Commanders and leaders
- Ottavio d'Aragona: Yusuf Dey

Strength
- 1 galleon 3 carracks 1 patache 6 galleys: 10 ships

Casualties and losses
- Minor: All vessels destroyed

= Raid on La Goulette (1617) =

Spanish raid on Ottoman Tunisia

The raid on La Goulette of 1617 was a naval attack by Sicilian-Spanish captain Ottavio d'Aragona on La Goulette, the port of Ottoman Tunisia, where he destroyed the fleet in port in response to acts of local Barbary pirates.

==Background==
In October 1617, in spite of continuous anti-piratic activities by the Spanish navy, Viceroy of Naples, Pedro Téllez-Girón, Duke of Osuna learned about new Ottoman and Barbary pirates, leading him to order a raid against the nearby state of the Ottoman Tunisia, a usual center of Muslim piracy.
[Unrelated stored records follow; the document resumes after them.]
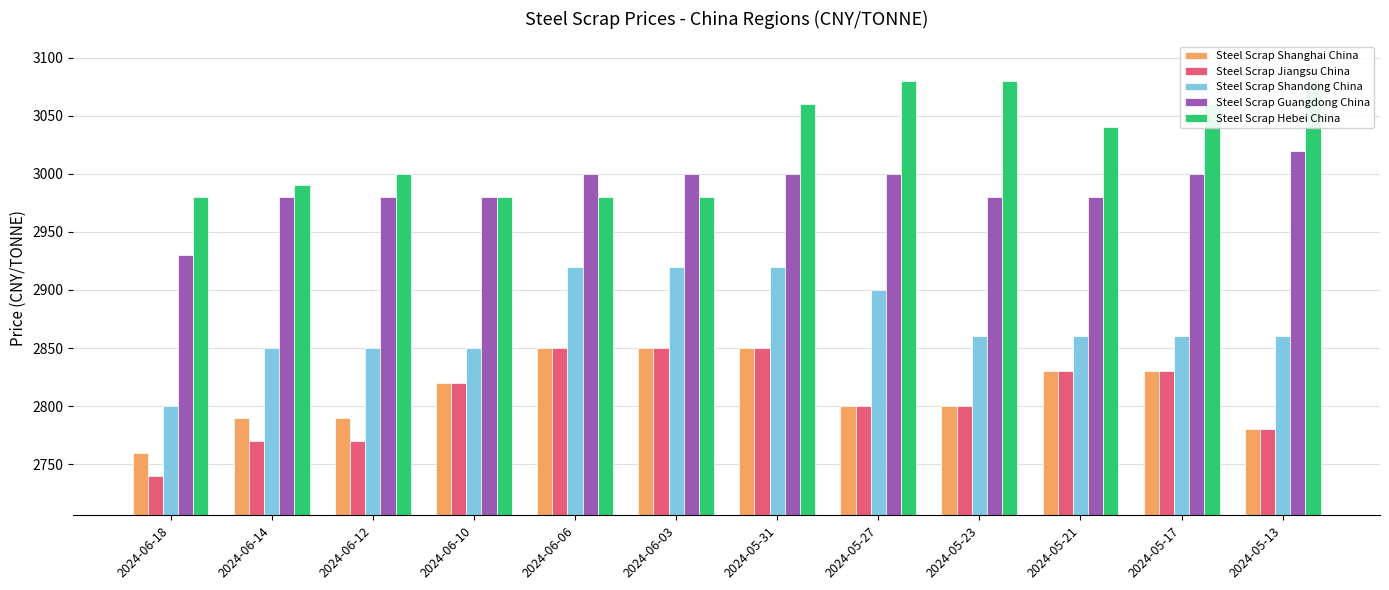

Which series changed the most between 2024-06-10 and 2024-05-17?

Steel Scrap Hebei China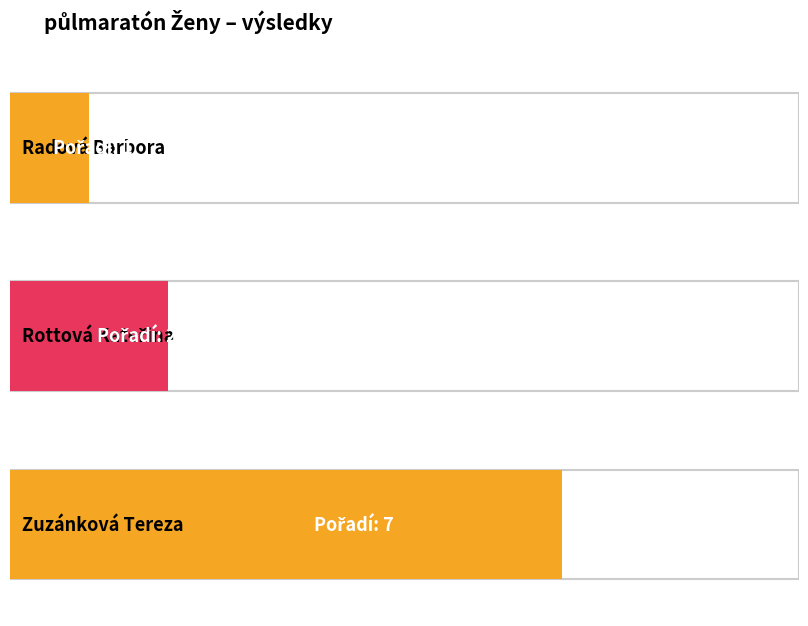

What is the smallest value displayed?

1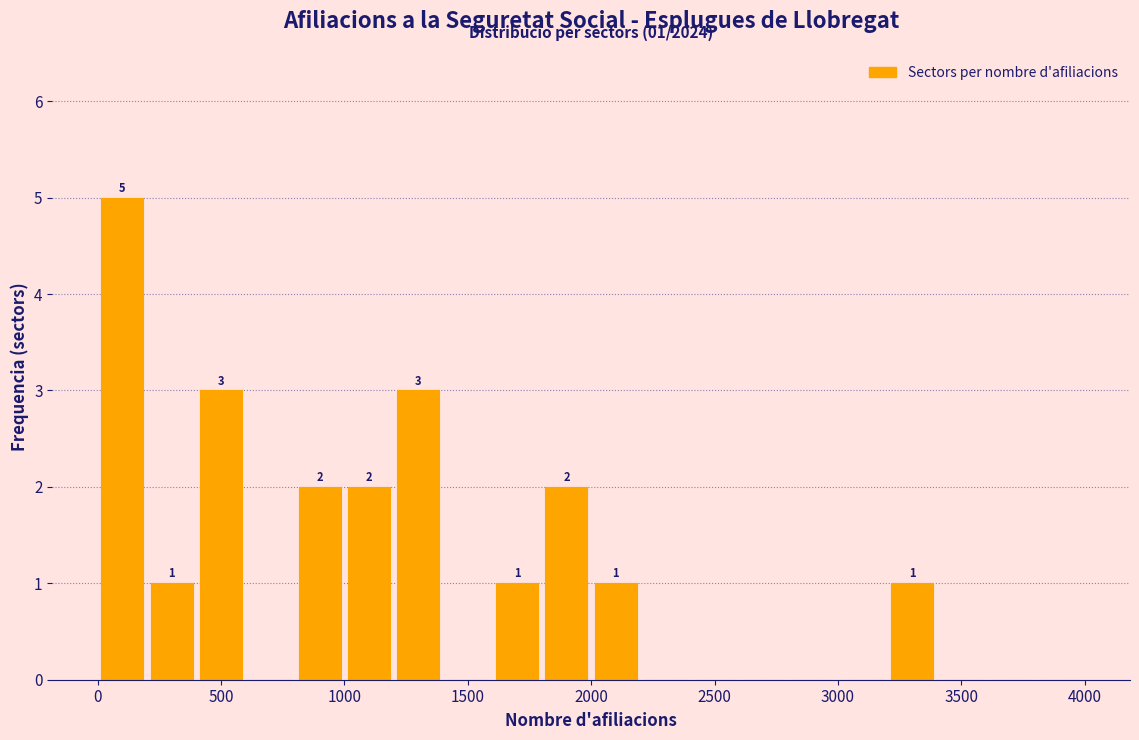

Over which range of the x-axis is the bar tallest?

0 to 200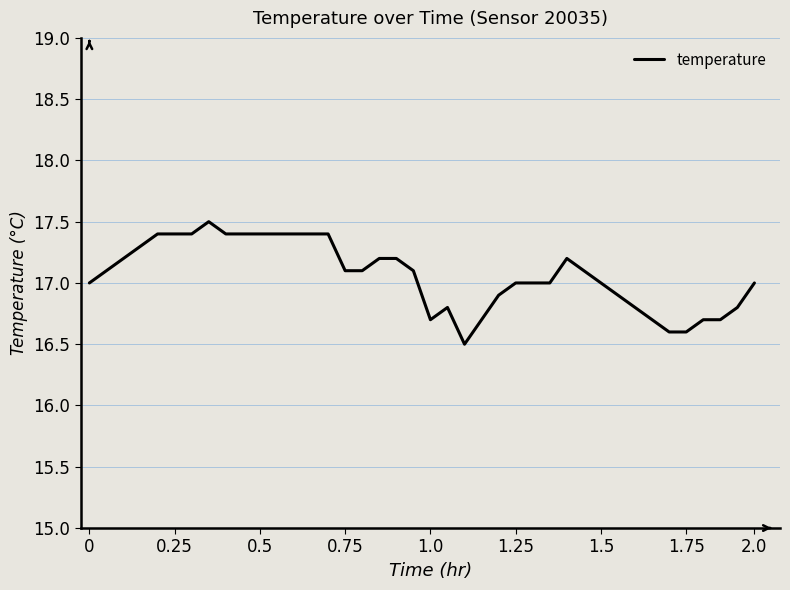

How many series are shown in this chart?

1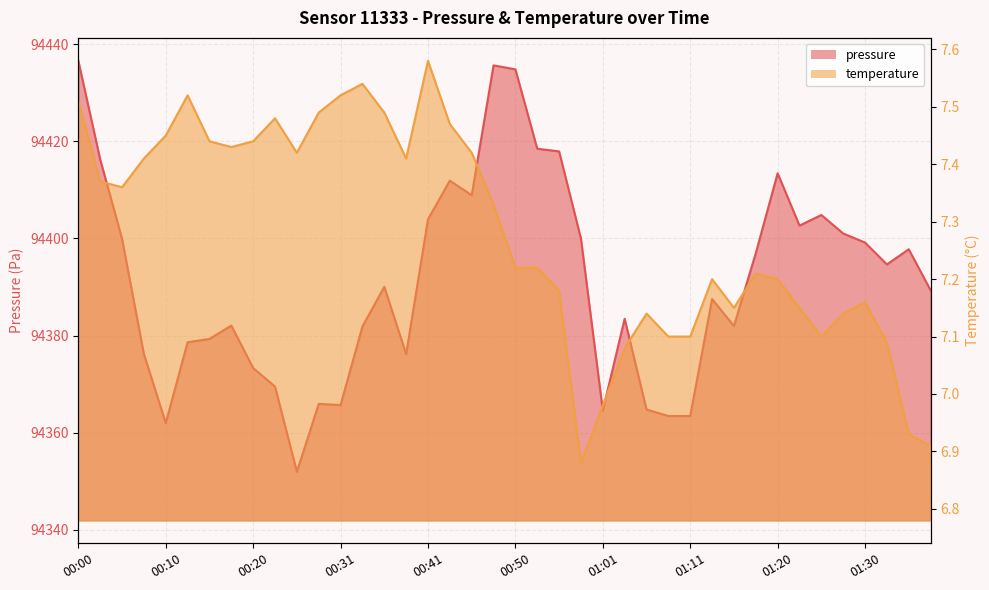

What is the value of the temperature point at the 18th from the left?

7.5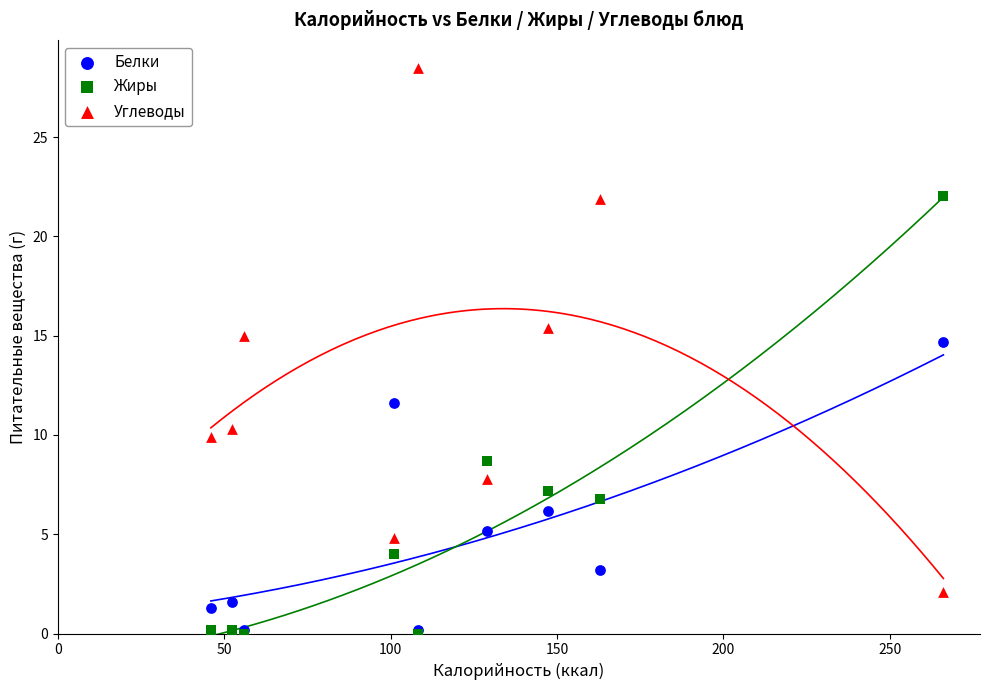

Across all series, what Y value is closest to 14?

14.7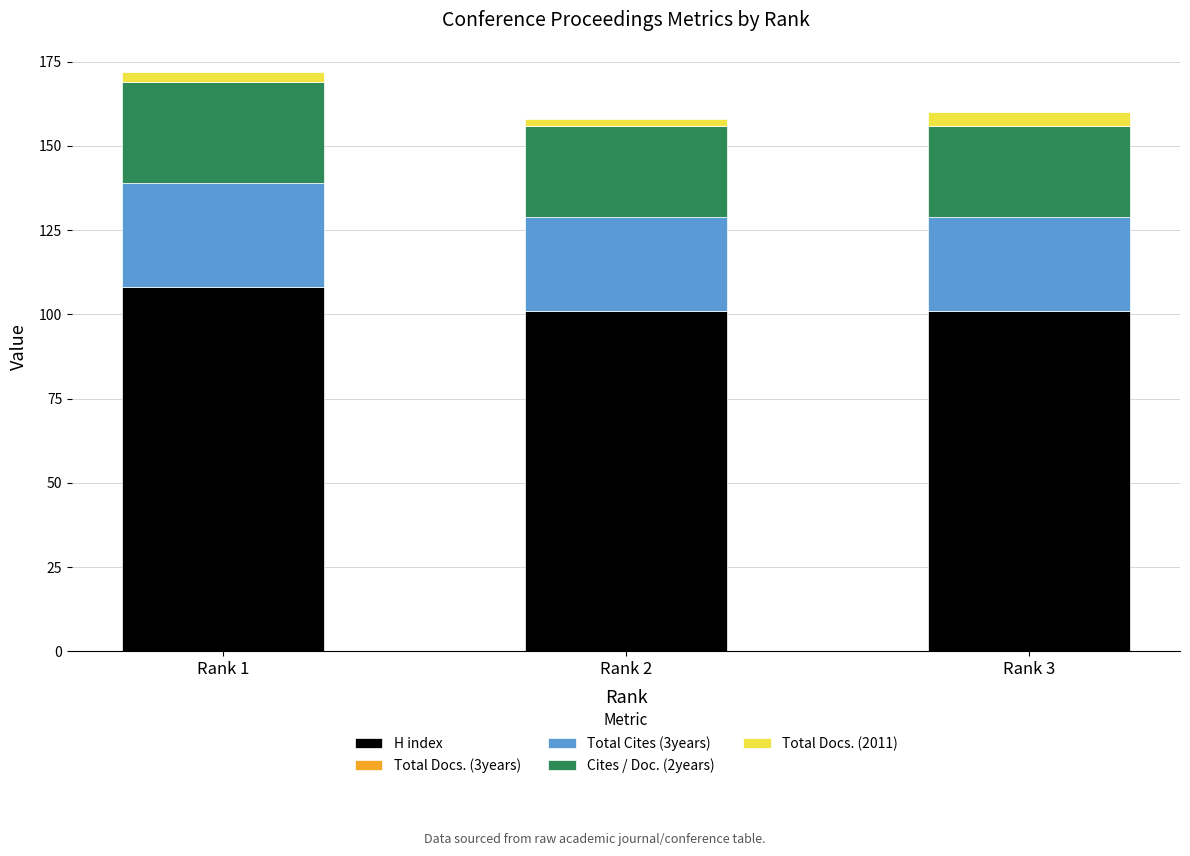

What is the lowest value of the H index series?

101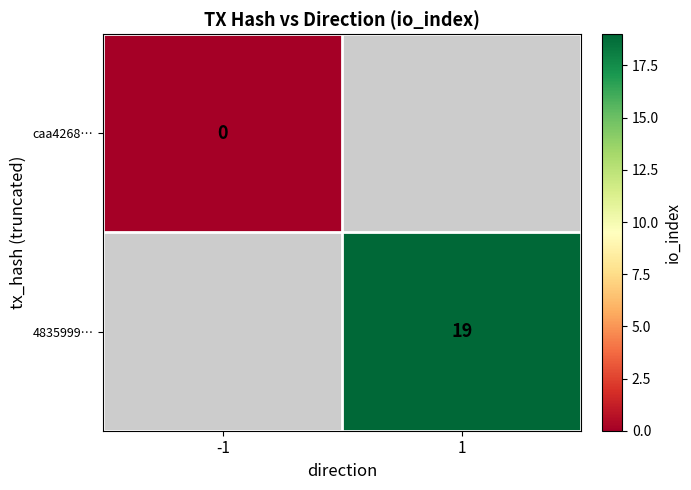

Is the value of caa4268… at -1 greater than the value of 4835999… at 1?

No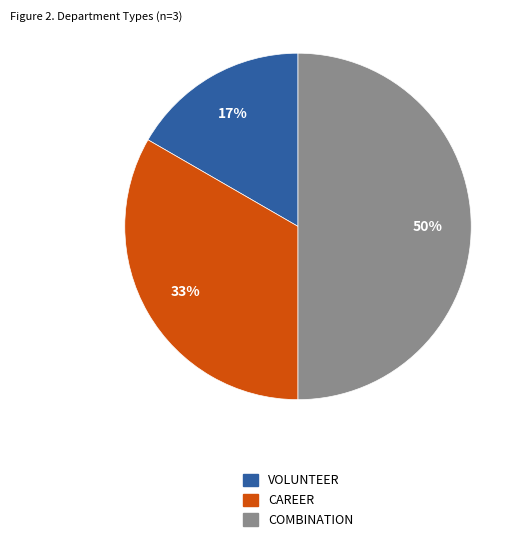

To the nearest percent, what is the average slice percentage?

33%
The attack fell on Ottavio d'Aragona, a veteran in Osuna's service who had already carried on a raid on Constantinople, the capital of the Ottoman Empire. Osuna ordered him to "burn and put to the sword all kinds of privateers he found" (abrasar y pasar a cuchillo todo género de corsarios que hallasen). Ottavio received command of six galleys, among them the flagship of Naples, La Negra, along with one galleon, one patache and three naos.

==Battle==
As in previous Spanish attacks to La Goulette, d'Aragona disembarked in the harbor of La Goulette, where he found the local armada in port, at the time composed by ten sailing ships. He attacked and burn the ships, one of them captained by Yusuf Dey, commander of Tunis, who promptly escaped the ship and took refuge in the fortress of La Goulette. d'Aragona could sack little as the fire destroyed most of the ships' goods, but he took a small amount of it in gold sequins.

==Aftermath==
Eleven days after leaving Tunis, d'Aragona's fleet found a fleet of twelve Ottoman galleys heading there. He attacked them and captured seven, among them the flagship, captained by the former Pasha of Saloni, while the other three escaped. The Duke of Osuna had the Pasha treated as a guest, allowing him to return to Constantinople with fifteen slaves in order to collect his ransom, while leaving his teenage son as a hostage. The ransom included various gifts, among them teacups with the supposed ability of breaking when a poisoned beverage was poured on them.

The Spanish navy assaulted La Goulette successfully again thrice in the following years, by Francisco de Ribera en 1619, Diego Pimentel in 1621 and Álvaro de Bazán y Benavides in 1623, destroying the local privateer ships.